提示された本文:
ここは昔寺町と言われていた通りである。そして、この角に立つ鐘撞き堂には、「維新の暁鐘」の案内板も立っている。

これは、戊辰戦争の時、未明に官軍の乱入を知らせるために撞いた鐘である。

「夜は明けぬ 覚めよ起きよと撞く鐘の 響きとともに散りし花はや」

司馬遼太郎の峠の中にも、こんな歌が書かれている。

そして、お寺の廻り塀に沿って行くと、ケヤキの大木が目印になる平和の森公園である。

この公園は第二次世界大戦の空襲で長岡の街がが焼かれ、大勢の市民が犠牲になったことを後世に伝えるために、市政施行90周年記念事業として平成8年に作られたものである。

ケヤキの木には大きな鐘がぶら下げられ、いつも平和の音が響いている。このケヤキも空襲で焼け残ったものらしく、長岡市の木に認定されている。

公園の中ほどにあるのが、平和像である。最初は駅前に設置され、その後悠久山公園に移され、そして再びここに移されたものである。それを勝手な都合でころころ移されてと言う人もいるが、それも人の世の歴史というものである。最初は一番目立つところを選んだのだろうし、次には駅前発展の障害になるということで、静かな悠久山に封印したのだろうし、今は街中こそが静かな環境になって歴史をしのぶにふさわしいということで移されたのであろう。

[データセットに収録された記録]
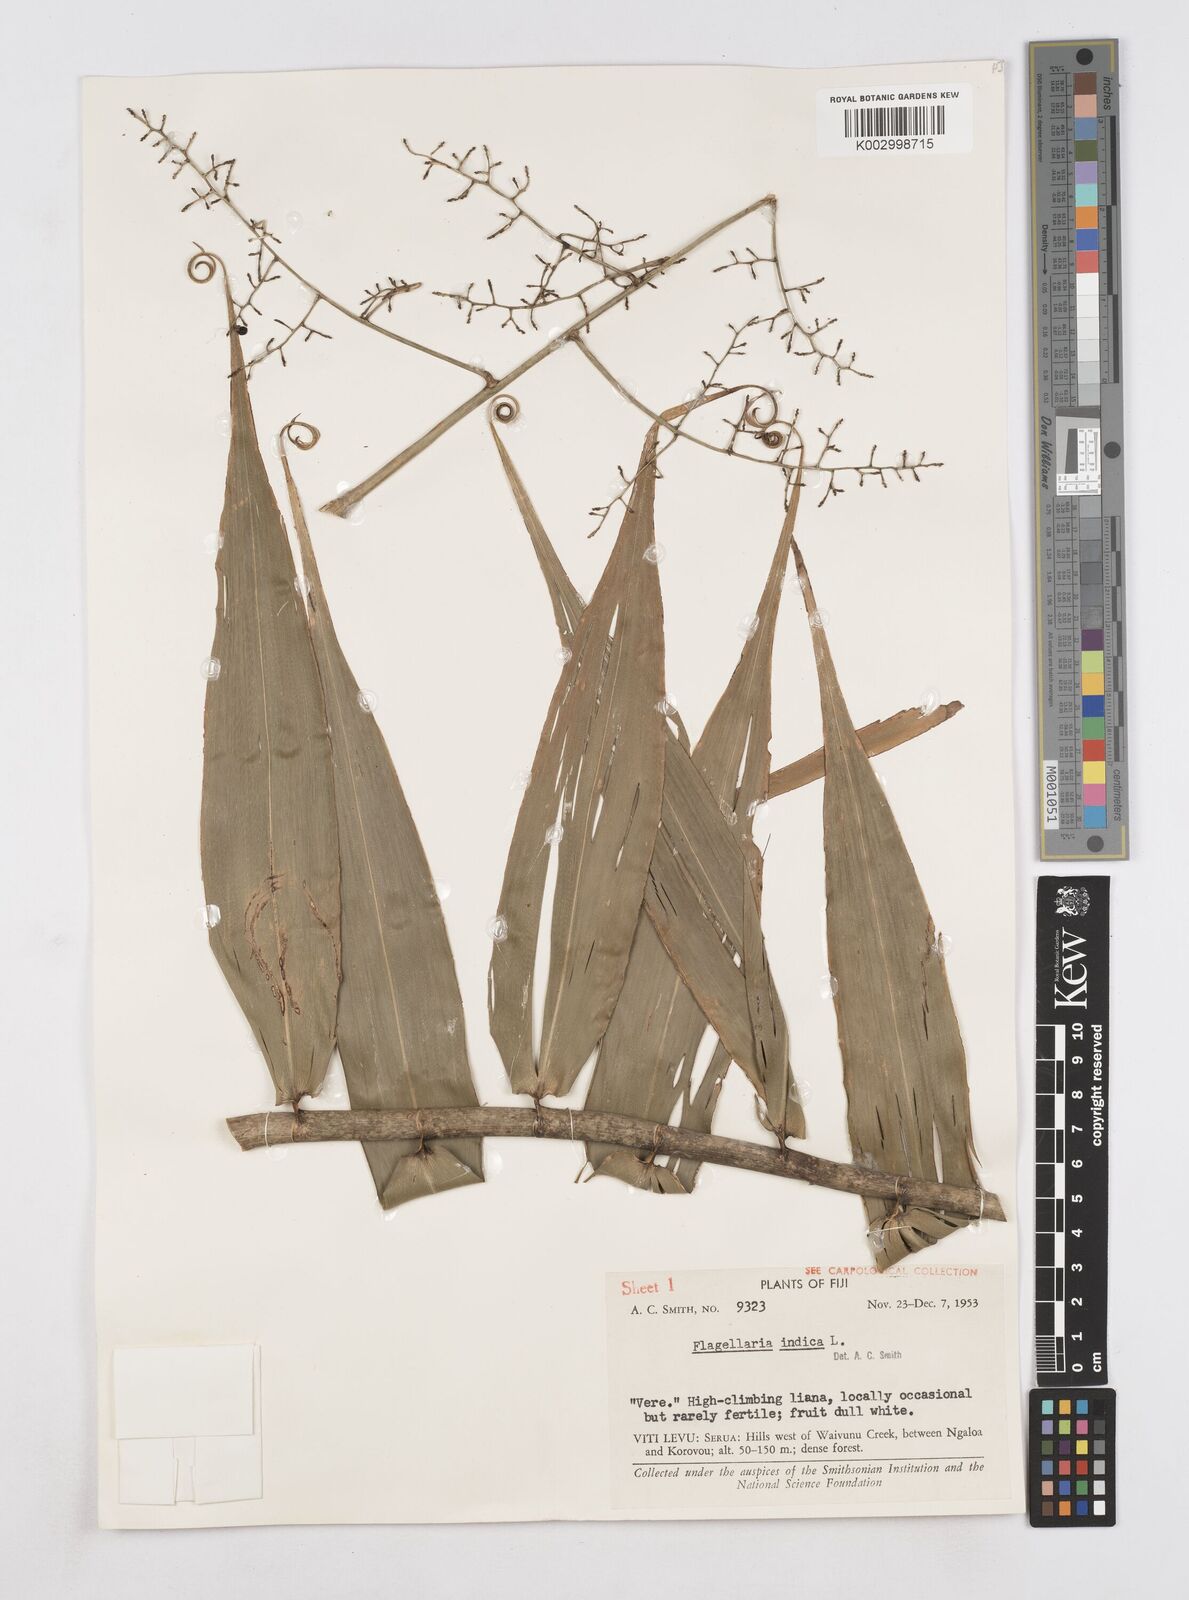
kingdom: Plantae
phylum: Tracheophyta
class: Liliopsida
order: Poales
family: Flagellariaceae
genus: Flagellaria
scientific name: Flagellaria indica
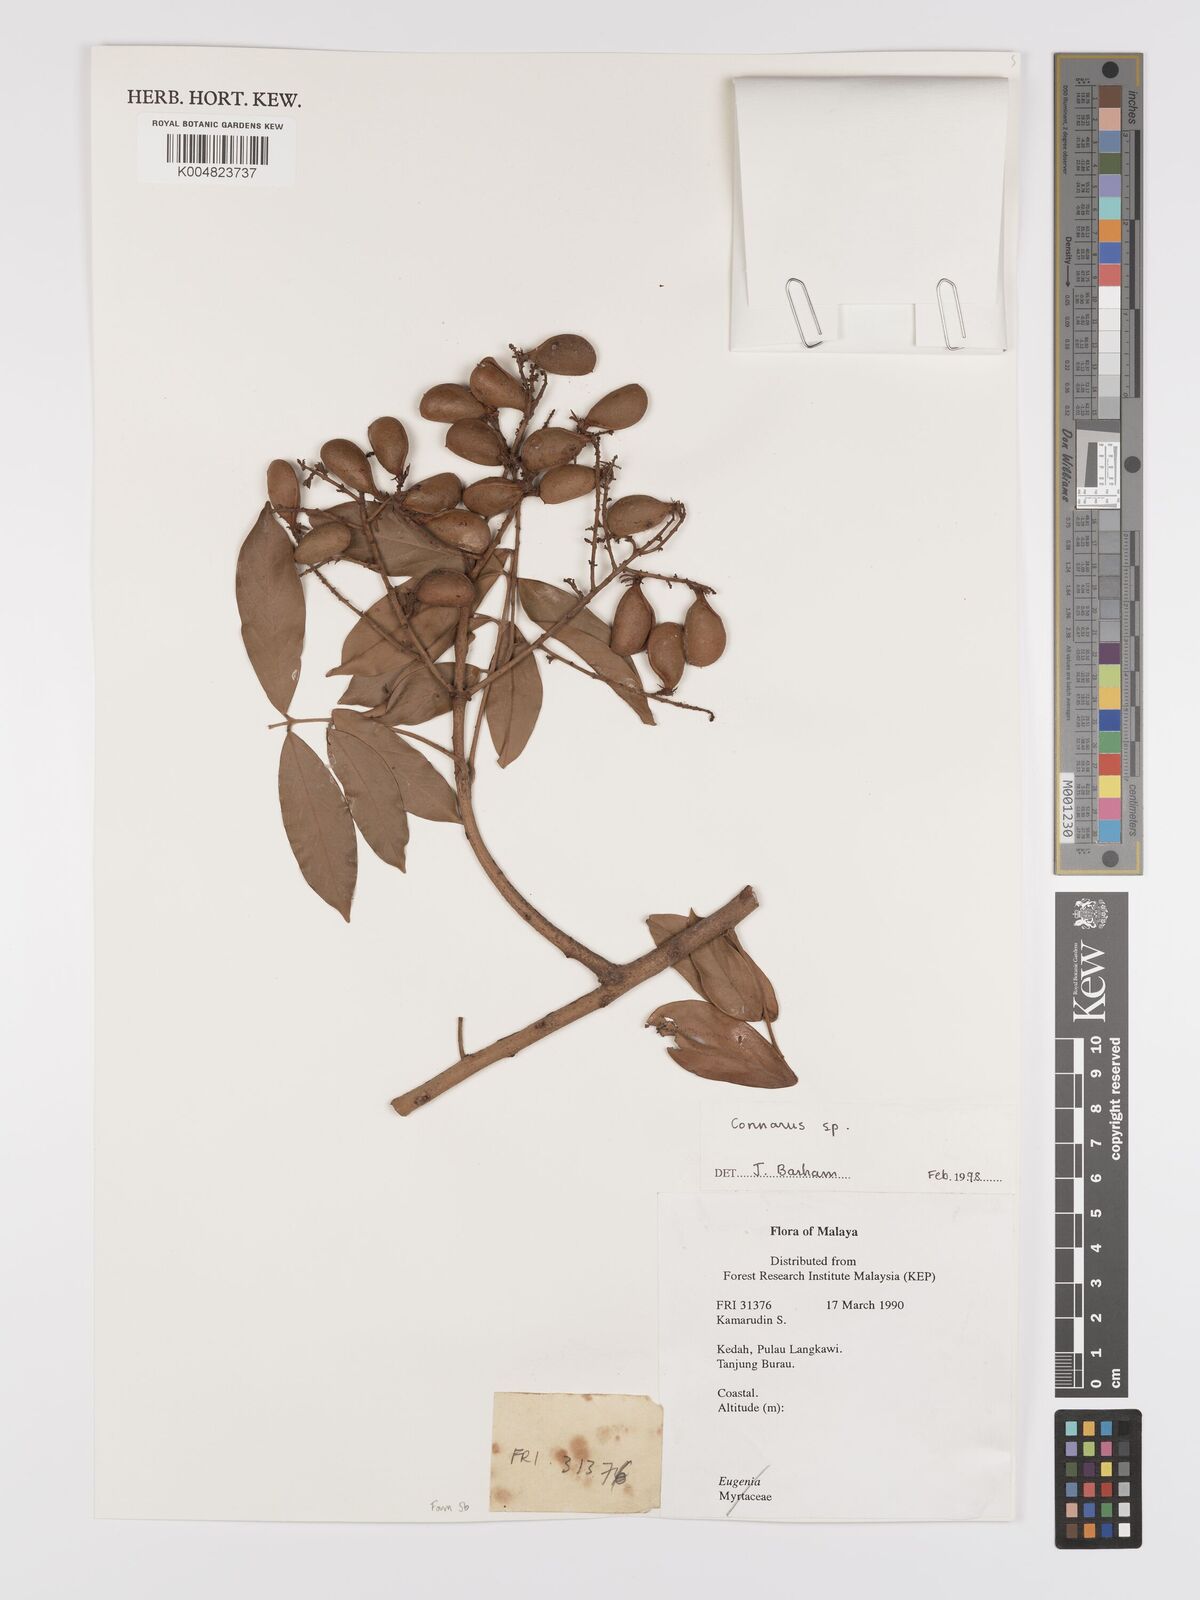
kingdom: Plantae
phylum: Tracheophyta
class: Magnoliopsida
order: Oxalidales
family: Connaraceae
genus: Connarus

--

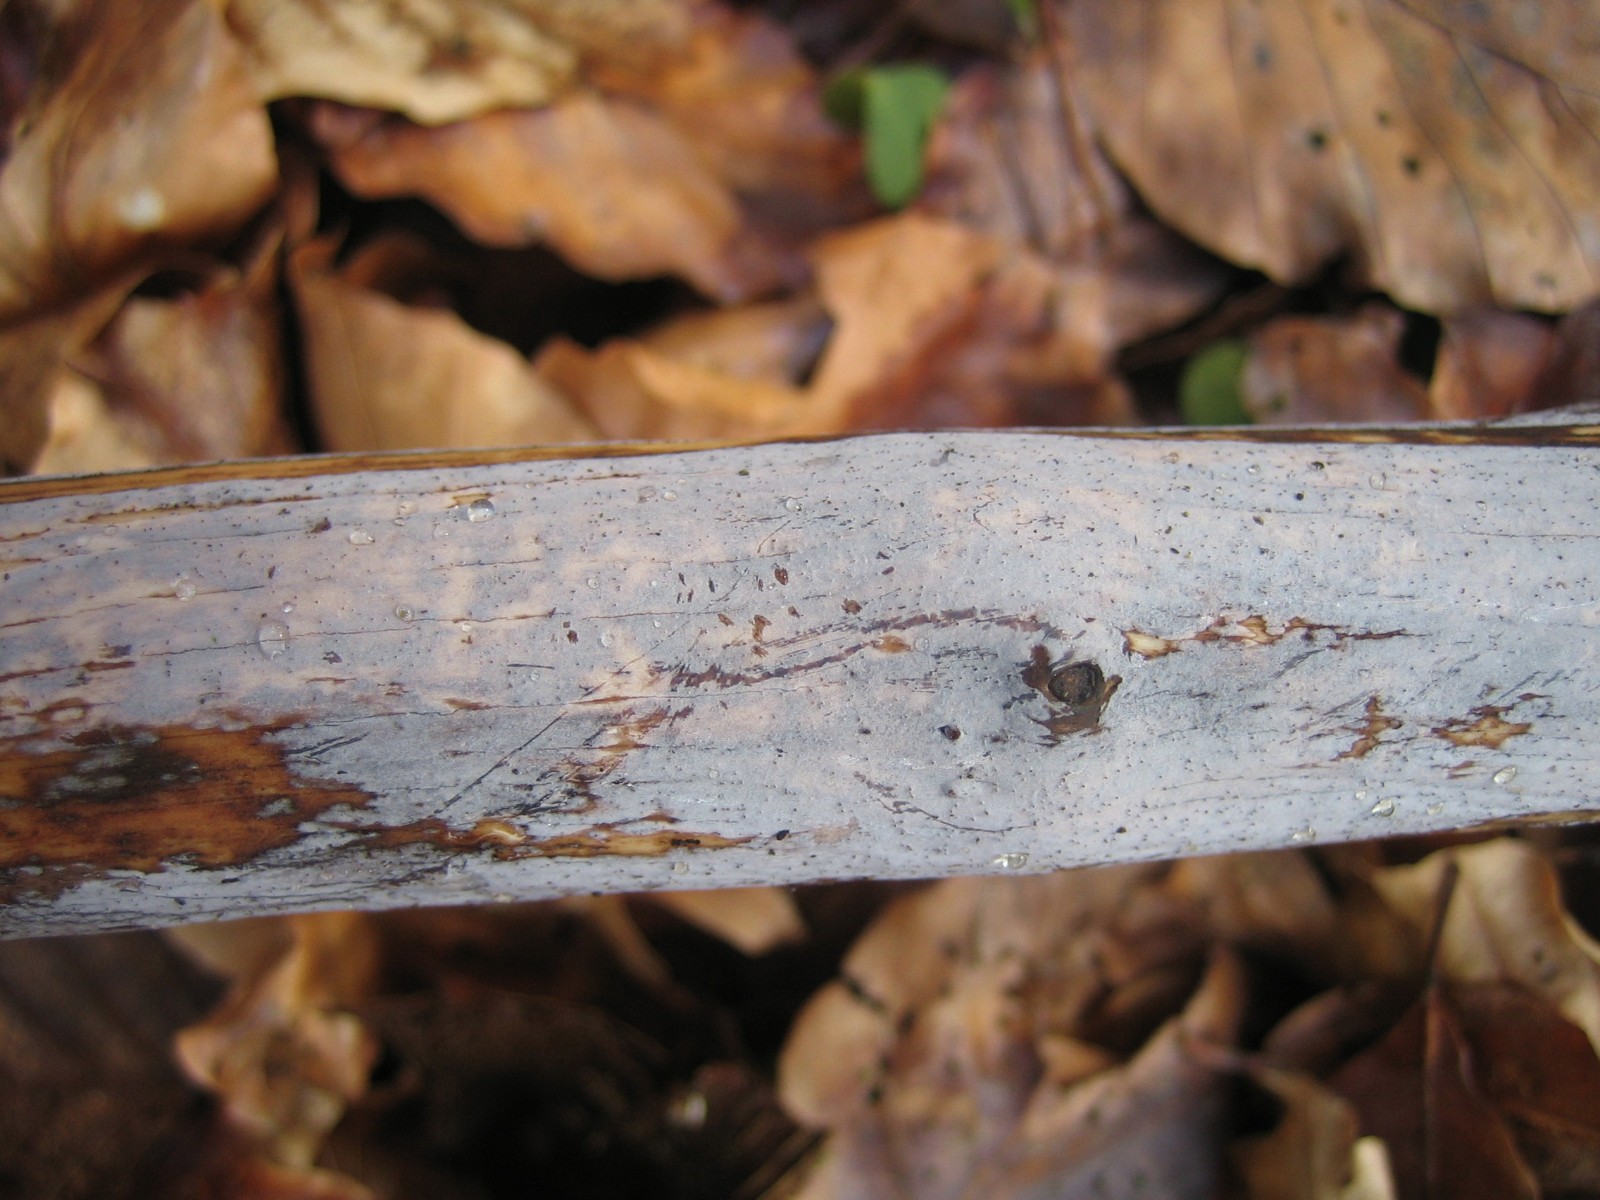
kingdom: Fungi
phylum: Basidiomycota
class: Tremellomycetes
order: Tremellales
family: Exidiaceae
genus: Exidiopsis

課題 1: 本文によれば、平和の森公園は何の記念事業として作られたものですか。
課題 2: 本文のうち、「司馬遼太郎の峠の中にも、こんな歌が書かれている。」を含む語句で始まり「長岡市の木に認定されている。」で終わる部分を、一字一句違えずに打ち直してください。
解答には本文のみを用いてください。

解答例 1: 市政施行90周年記念事業です。

解答例 2:
司馬遼太郎の峠の中にも、こんな歌が書かれている。

そして、お寺の廻り塀に沿って行くと、ケヤキの大木が目印になる平和の森公園である。

この公園は第二次世界大戦の空襲で長岡の街がが焼かれ、大勢の市民が犠牲になったことを後世に伝えるために、市政施行90周年記念事業として平成8年に作られたものである。

ケヤキの木には大きな鐘がぶら下げられ、いつも平和の音が響いている。このケヤキも空襲で焼け残ったものらしく、長岡市の木に認定されている。